La OPS presentó datos recopilados entre 2023 y 2024 en 26 países, que muestran un panorama con avances y lagunas. La tasa de mortalidad regional es menor que el promedio global (1,6 frente a 3,8 por cada 100.000 personas), pero la vulnerabilidad se concentra en los extremos de la vida: niños menores de 5 años y adultos mayores de 70.

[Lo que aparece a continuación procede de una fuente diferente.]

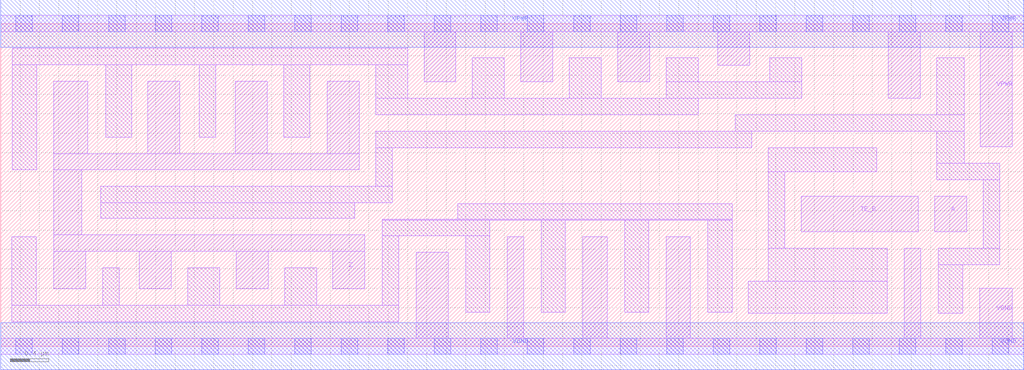
<source format=lef>
# Copyright 2020 The SkyWater PDK Authors
#
# Licensed under the Apache License, Version 2.0 (the "License");
# you may not use this file except in compliance with the License.
# You may obtain a copy of the License at
#
#     https://www.apache.org/licenses/LICENSE-2.0
#
# Unless required by applicable law or agreed to in writing, software
# distributed under the License is distributed on an "AS IS" BASIS,
# WITHOUT WARRANTIES OR CONDITIONS OF ANY KIND, either express or implied.
# See the License for the specific language governing permissions and
# limitations under the License.
#
# SPDX-License-Identifier: Apache-2.0

VERSION 5.7 ;
  NAMESCASESENSITIVE ON ;
  NOWIREEXTENSIONATPIN ON ;
  DIVIDERCHAR "/" ;
  BUSBITCHARS "[]" ;
UNITS
  DATABASE MICRONS 200 ;
END UNITS
MACRO sky130_fd_sc_hs__ebufn_8
  CLASS CORE ;
  SOURCE USER ;
  FOREIGN sky130_fd_sc_hs__ebufn_8 ;
  ORIGIN  0.000000  0.000000 ;
  SIZE  10.56000 BY  3.330000 ;
  SYMMETRY X Y ;
  SITE unit ;
  PIN A
    ANTENNAGATEAREA  0.558000 ;
    DIRECTION INPUT ;
    USE SIGNAL ;
    PORT
      LAYER li1 ;
        RECT 9.645000 1.180000 9.975000 1.550000 ;
    END
  END A
  PIN TE_B
    ANTENNAGATEAREA  1.623000 ;
    DIRECTION INPUT ;
    USE SIGNAL ;
    PORT
      LAYER li1 ;
        RECT 8.265000 1.180000 9.475000 1.550000 ;
    END
  END TE_B
  PIN Z
    ANTENNADIFFAREA  2.360500 ;
    DIRECTION OUTPUT ;
    USE SIGNAL ;
    PORT
      LAYER li1 ;
        RECT 0.545000 0.595000 0.875000 0.980000 ;
        RECT 0.545000 0.980000 3.760000 1.150000 ;
        RECT 0.545000 1.150000 0.835000 1.820000 ;
        RECT 0.545000 1.820000 3.700000 1.990000 ;
        RECT 0.545000 1.990000 0.900000 2.735000 ;
        RECT 1.430000 0.595000 1.760000 0.980000 ;
        RECT 1.520000 1.990000 1.850000 2.735000 ;
        RECT 2.420000 1.990000 2.750000 2.735000 ;
        RECT 2.430000 0.595000 2.760000 0.980000 ;
        RECT 3.370000 1.990000 3.700000 2.735000 ;
        RECT 3.430000 0.595000 3.760000 0.980000 ;
    END
  END Z
  PIN VGND
    DIRECTION INOUT ;
    USE GROUND ;
    PORT
      LAYER li1 ;
        RECT  0.000000 -0.085000 10.560000 0.085000 ;
        RECT  4.290000  0.085000  4.620000 0.970000 ;
        RECT  5.230000  0.085000  5.400000 1.130000 ;
        RECT  6.010000  0.085000  6.260000 1.130000 ;
        RECT  6.870000  0.085000  7.120000 1.130000 ;
        RECT  9.330000  0.085000  9.500000 1.010000 ;
        RECT 10.110000  0.085000 10.445000 0.600000 ;
      LAYER mcon ;
        RECT  0.155000 -0.085000  0.325000 0.085000 ;
        RECT  0.635000 -0.085000  0.805000 0.085000 ;
        RECT  1.115000 -0.085000  1.285000 0.085000 ;
        RECT  1.595000 -0.085000  1.765000 0.085000 ;
        RECT  2.075000 -0.085000  2.245000 0.085000 ;
        RECT  2.555000 -0.085000  2.725000 0.085000 ;
        RECT  3.035000 -0.085000  3.205000 0.085000 ;
        RECT  3.515000 -0.085000  3.685000 0.085000 ;
        RECT  3.995000 -0.085000  4.165000 0.085000 ;
        RECT  4.475000 -0.085000  4.645000 0.085000 ;
        RECT  4.955000 -0.085000  5.125000 0.085000 ;
        RECT  5.435000 -0.085000  5.605000 0.085000 ;
        RECT  5.915000 -0.085000  6.085000 0.085000 ;
        RECT  6.395000 -0.085000  6.565000 0.085000 ;
        RECT  6.875000 -0.085000  7.045000 0.085000 ;
        RECT  7.355000 -0.085000  7.525000 0.085000 ;
        RECT  7.835000 -0.085000  8.005000 0.085000 ;
        RECT  8.315000 -0.085000  8.485000 0.085000 ;
        RECT  8.795000 -0.085000  8.965000 0.085000 ;
        RECT  9.275000 -0.085000  9.445000 0.085000 ;
        RECT  9.755000 -0.085000  9.925000 0.085000 ;
        RECT 10.235000 -0.085000 10.405000 0.085000 ;
      LAYER met1 ;
        RECT 0.000000 -0.245000 10.560000 0.245000 ;
    END
  END VGND
  PIN VPWR
    DIRECTION INOUT ;
    USE POWER ;
    PORT
      LAYER li1 ;
        RECT  0.000000 3.245000 10.560000 3.415000 ;
        RECT  4.370000 2.730000  4.700000 3.245000 ;
        RECT  5.370000 2.730000  5.700000 3.245000 ;
        RECT  6.370000 2.730000  6.700000 3.245000 ;
        RECT  7.405000 2.900000  7.735000 3.245000 ;
        RECT  9.165000 2.560000  9.495000 3.245000 ;
        RECT 10.115000 2.060000 10.445000 3.245000 ;
      LAYER mcon ;
        RECT  0.155000 3.245000  0.325000 3.415000 ;
        RECT  0.635000 3.245000  0.805000 3.415000 ;
        RECT  1.115000 3.245000  1.285000 3.415000 ;
        RECT  1.595000 3.245000  1.765000 3.415000 ;
        RECT  2.075000 3.245000  2.245000 3.415000 ;
        RECT  2.555000 3.245000  2.725000 3.415000 ;
        RECT  3.035000 3.245000  3.205000 3.415000 ;
        RECT  3.515000 3.245000  3.685000 3.415000 ;
        RECT  3.995000 3.245000  4.165000 3.415000 ;
        RECT  4.475000 3.245000  4.645000 3.415000 ;
        RECT  4.955000 3.245000  5.125000 3.415000 ;
        RECT  5.435000 3.245000  5.605000 3.415000 ;
        RECT  5.915000 3.245000  6.085000 3.415000 ;
        RECT  6.395000 3.245000  6.565000 3.415000 ;
        RECT  6.875000 3.245000  7.045000 3.415000 ;
        RECT  7.355000 3.245000  7.525000 3.415000 ;
        RECT  7.835000 3.245000  8.005000 3.415000 ;
        RECT  8.315000 3.245000  8.485000 3.415000 ;
        RECT  8.795000 3.245000  8.965000 3.415000 ;
        RECT  9.275000 3.245000  9.445000 3.415000 ;
        RECT  9.755000 3.245000  9.925000 3.415000 ;
        RECT 10.235000 3.245000 10.405000 3.415000 ;
      LAYER met1 ;
        RECT 0.000000 3.085000 10.560000 3.575000 ;
    END
  END VPWR
  OBS
    LAYER li1 ;
      RECT  0.115000 0.255000  4.110000 0.425000 ;
      RECT  0.115000 0.425000  0.365000 1.130000 ;
      RECT  0.120000 1.820000  0.370000 2.905000 ;
      RECT  0.120000 2.905000  4.200000 3.075000 ;
      RECT  1.035000 1.320000  3.655000 1.480000 ;
      RECT  1.035000 1.480000  4.040000 1.650000 ;
      RECT  1.055000 0.425000  1.225000 0.810000 ;
      RECT  1.085000 2.160000  1.350000 2.905000 ;
      RECT  1.930000 0.425000  2.260000 0.810000 ;
      RECT  2.050000 2.160000  2.220000 2.905000 ;
      RECT  2.920000 2.160000  3.190000 2.905000 ;
      RECT  2.930000 0.425000  3.260000 0.810000 ;
      RECT  3.870000 1.650000  4.040000 2.050000 ;
      RECT  3.870000 2.050000  7.755000 2.220000 ;
      RECT  3.870000 2.390000  7.200000 2.560000 ;
      RECT  3.870000 2.560000  4.200000 2.905000 ;
      RECT  3.940000 0.425000  4.110000 1.140000 ;
      RECT  3.940000 1.140000  5.050000 1.300000 ;
      RECT  3.940000 1.300000  7.550000 1.310000 ;
      RECT  4.720000 1.310000  7.550000 1.470000 ;
      RECT  4.800000 0.350000  5.050000 1.140000 ;
      RECT  4.870000 2.560000  5.200000 2.980000 ;
      RECT  5.580000 0.350000  5.830000 1.300000 ;
      RECT  5.870000 2.560000  6.200000 2.980000 ;
      RECT  6.440000 0.350000  6.690000 1.300000 ;
      RECT  6.870000 2.560000  8.270000 2.730000 ;
      RECT  6.870000 2.730000  7.200000 2.980000 ;
      RECT  7.300000 0.350000  7.550000 1.300000 ;
      RECT  7.585000 2.220000  9.945000 2.390000 ;
      RECT  7.720000 0.340000  9.150000 0.670000 ;
      RECT  7.925000 0.670000  9.150000 1.010000 ;
      RECT  7.925000 1.010000  8.095000 1.800000 ;
      RECT  7.925000 1.800000  9.045000 2.050000 ;
      RECT  7.940000 2.730000  8.270000 2.980000 ;
      RECT  9.665000 1.720000 10.315000 1.890000 ;
      RECT  9.665000 1.890000  9.945000 2.220000 ;
      RECT  9.665000 2.390000  9.945000 2.980000 ;
      RECT  9.680000 0.340000  9.930000 0.840000 ;
      RECT  9.680000 0.840000 10.315000 1.010000 ;
      RECT 10.145000 1.010000 10.315000 1.720000 ;
  END
END sky130_fd_sc_hs__ebufn_8

</source>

El director del Departamento de Enfermedades No Transmisibles y Salud Mental de la OPS, Anselm Hennis, señaló que cada ahogamiento es “una tragedia prevenible” y afirmó que el informe facilita entender los avances, identificar brechas y orientar intervenciones para salvar vidas.
En cuanto a avances, el análisis destaca que más del 70% de los países cuenta con sistemas de alerta temprana para desastres y programas de búsqueda y rescate, y que 92% tiene regulaciones para la seguridad del transporte acuático de pasajeros, aunque con variaciones en su alcance. No obstante, la coordinación entre niveles de gobierno y actores no gubernamentales resulta insuficiente.
La evaluación revela debilidades en la recopilación de datos y en la vigilancia: solo 65% de los países registra muertes por ahogamiento en sus sistemas de estadísticas vitales, y apenas 27% reporta mecanismos formales de conexión entre el gobierno y actores no gubernamentales.
Entre las medidas que podrían salvar más vidas, el análisis identifica vacíos regulatorios significativos. Solo nueve países exigen cercado perimetral en piscinas, y la mayoría no regula adecuadamente las piscinas privadas. Además, solo 8% incorpora la enseñanza de natación y seguridad acuática en los currículos escolares nacionales, y menos del 10% de las leyes de transporte acuático exigen el uso de chalecos salvavidas. También hay ausencia de normas sobre venta y consumo de alcohol cerca de cuerpos de agua.
Para la protección de la infancia, las cifras son limitadas: solo 23% de los países promueven barreras físicas para restringir el acceso al agua y apenas 15% ofrece programas de cuidado infantil supervisado.
La Organización Mundial de la Salud (OMS) estima que la implementación masiva de dos intervenciones clave —cuidado infantil preescolar y enseñanza básica de natación en escuelas— podría prevenir hasta 774.000 muertes por ahogamiento y casi un millón de casos no fatales para 2050. Por cada dólar invertido, se podrían recuperar alrededor de nueve dólares en beneficios económicos y sociales.
El informe, parte del Primer Informe Global sobre Prevención de Ahogamiento de la OMS, subraya que, con compromiso sostenido, mayor inversión y estrategias coordinadas, América podría avanzar significativamente en la reducción de muertes por ahogamiento y de impactos asociados. En ese sentido, presenta un llamado a fortalecer la conexión entre niveles de gobierno, ampliar regulaciones clave y mejorar la vigilancia de datos para avanzar hacia una prevención más efectiva, conforme a los intereses de la ciudadanía.